On this particular October day, it seems that we had a routing problem with the prints of the film, and the only way to get a copy of the movie to the theater in Old Roslyn, on Long Island, for its Friday opening, was for me to personally drive to Harrisburg and pick up the print after the last show on Thursday night, then drive back and deliver the print on LI when the theater opened the next morning.
I listened to the World Series on the radio that night, drove through the PA night past Three Mile Island, which had only recently almost gone China Syndrome, stayed in a cheapo motel somewhere, and then hit Long Island the next morning, delivering the print in time for them to begin their regular schedule. Success!
There was a record store in Old Roslyn, and it was there I found a copy of the Hombres’ Let It All Hang Out. I bought it because of the cover photo, which shows the band dressed in serapes and those big round Mexican hats, hanging out around a dumpster. Also, probably because it was cheap. Maybe fifty cents or a buck. The revelation came when I got home.
This was cheese. These guys were going for the novelty hits, the way, let’s say Sam the Sham and the Pharoahs did, but they were just as tight and fun as Sam et al were.
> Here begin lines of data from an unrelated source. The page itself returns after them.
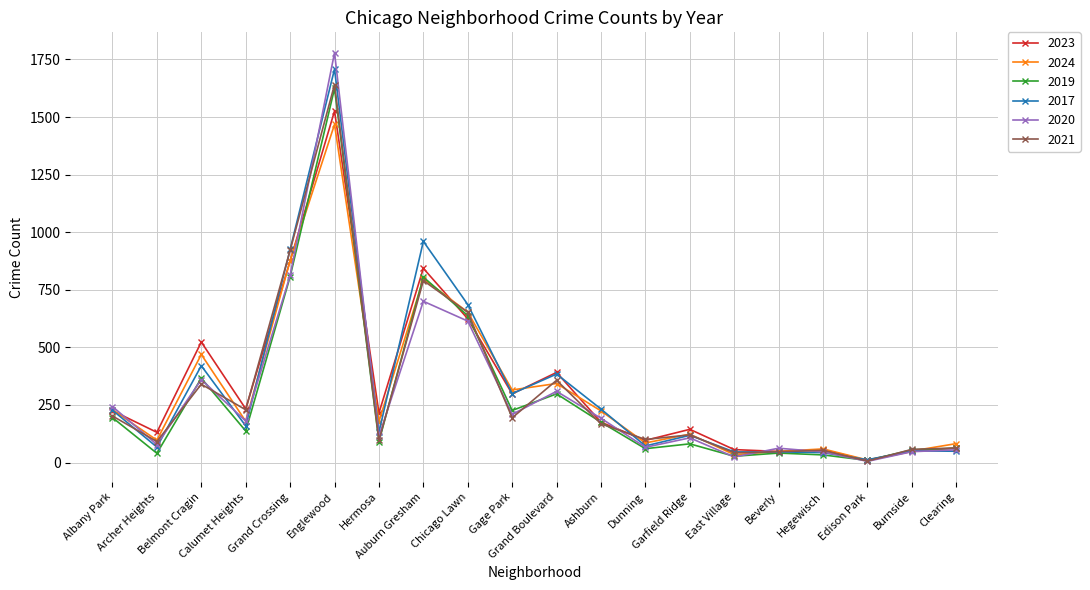

In 2019, how many points are higher than both neighbors (excluding endpoints)?

6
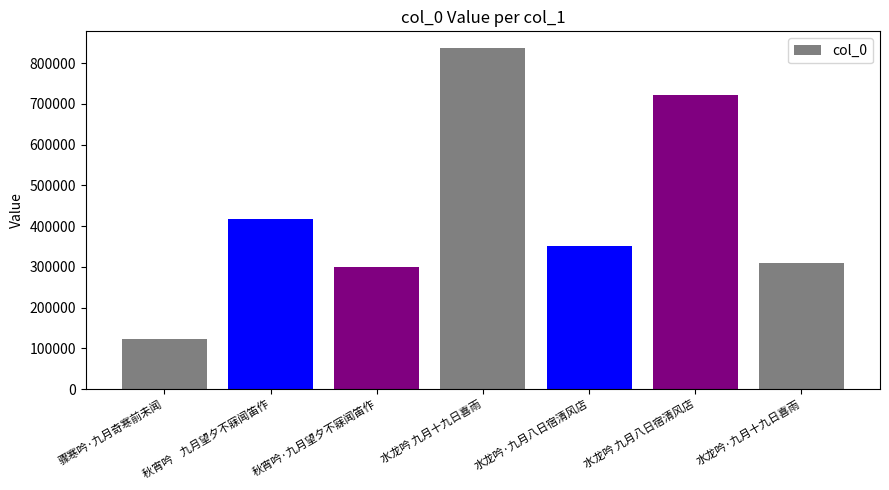

What is the value of the 3rd bar from the left?

300162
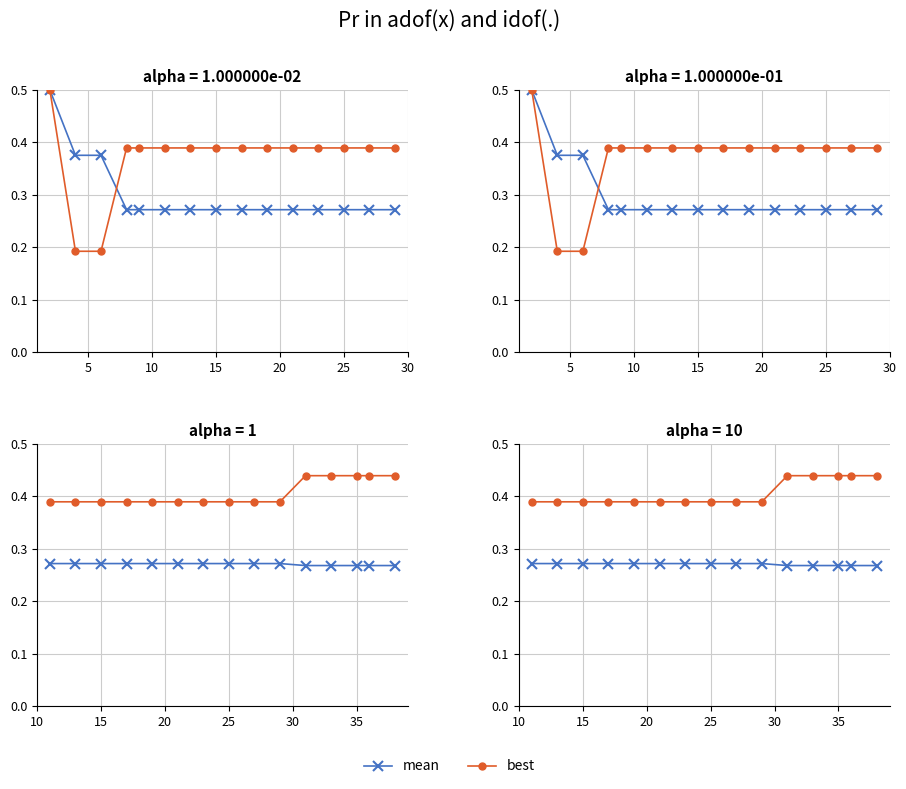

Rank the series by their average value, from highest to lowest.

best, mean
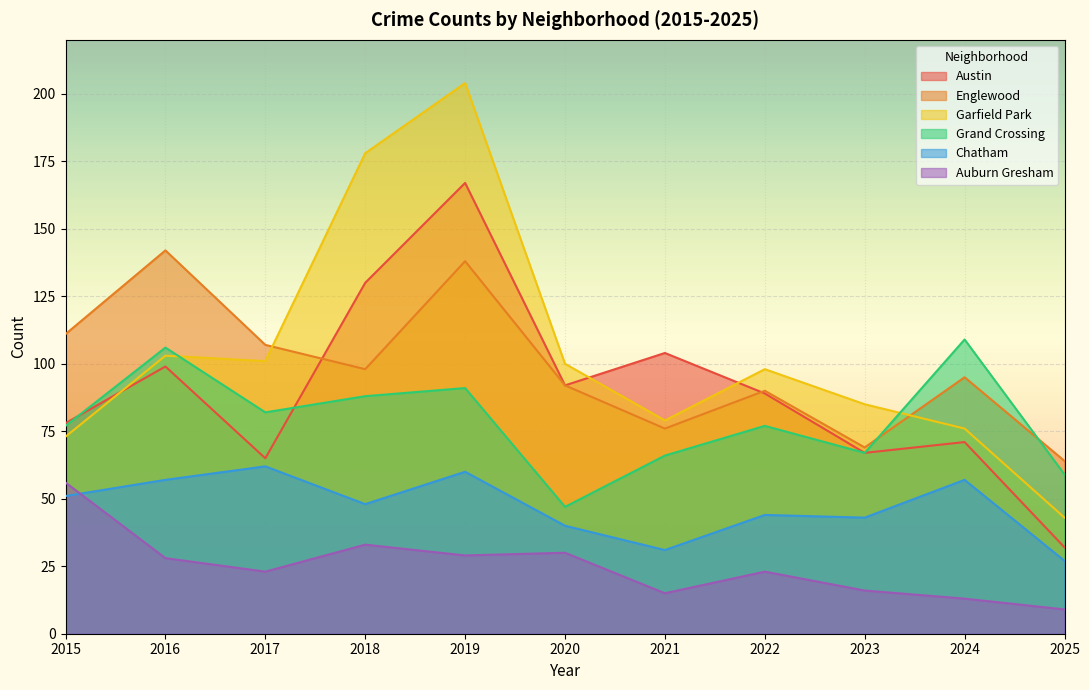

What is the greatest value displayed?

204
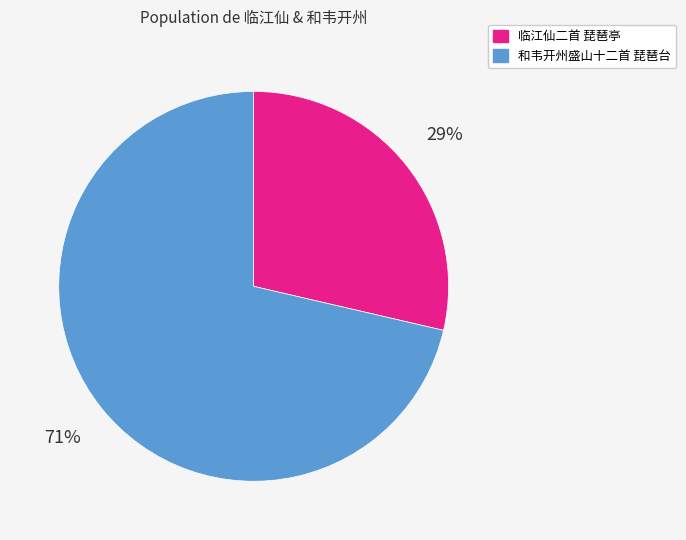

The 和韦开州盛山十二首 琵琶台 slice represents 62% of the pie. True or false?

False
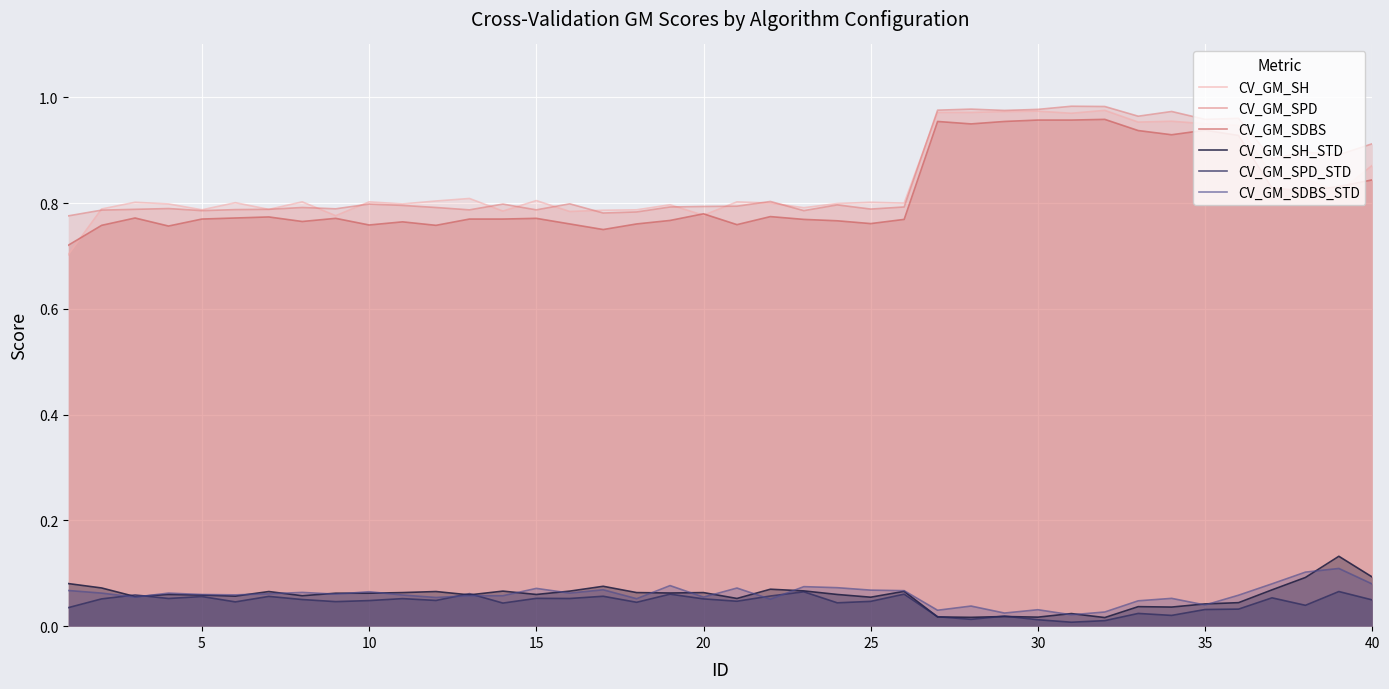

List the series in order of their peak value, highest first.

CV_GM_SPD, CV_GM_SH, CV_GM_SDBS, CV_GM_SH_STD, CV_GM_SDBS_STD, CV_GM_SPD_STD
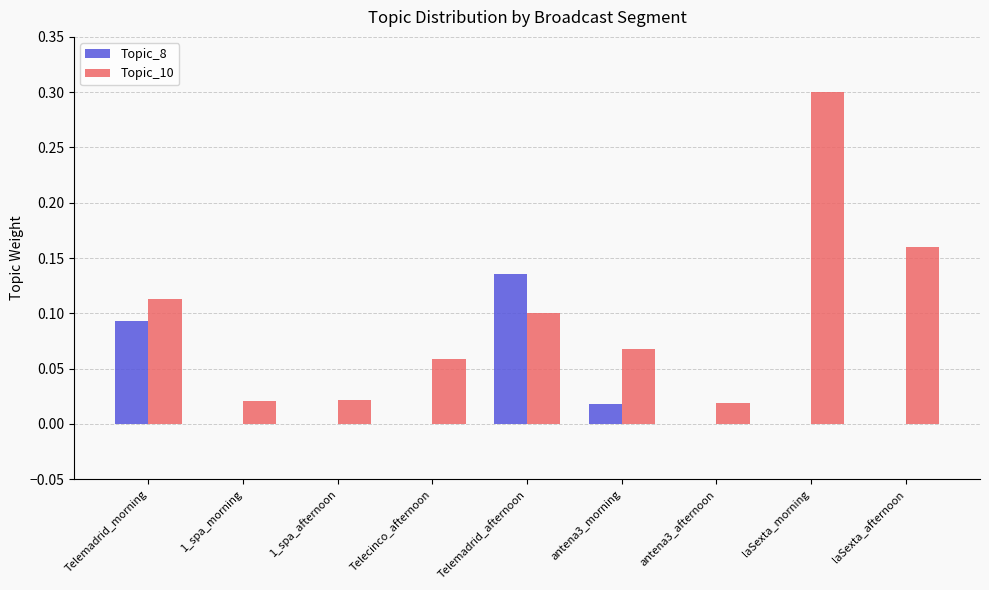

At which label does Topic_10 reach its peak?

laSexta_morning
This was cheese with chops. The bottom line was, if you take off from this post and play any of the songs on the elpee, including the hit, Let it All Hang Out, or the cover of Lee Dorsey’s Ya Ya, or whatever, you will be charmed. By an album that coughed up one semi hit and laid down a winning mix of New Orleans/Memphis style rock roots tunes and soul.
I give you Hey Little Girl, tonight, which reflects the band’s blue-eyed soul roots, an abiding interest in the rhythm part of I Fought the Law, and a video of ace go-go dancing. The band’s organist was brother to the bass player in the Box Tops, for what that’s worth. Memphis is a small town it seems. Let It All Hang Out.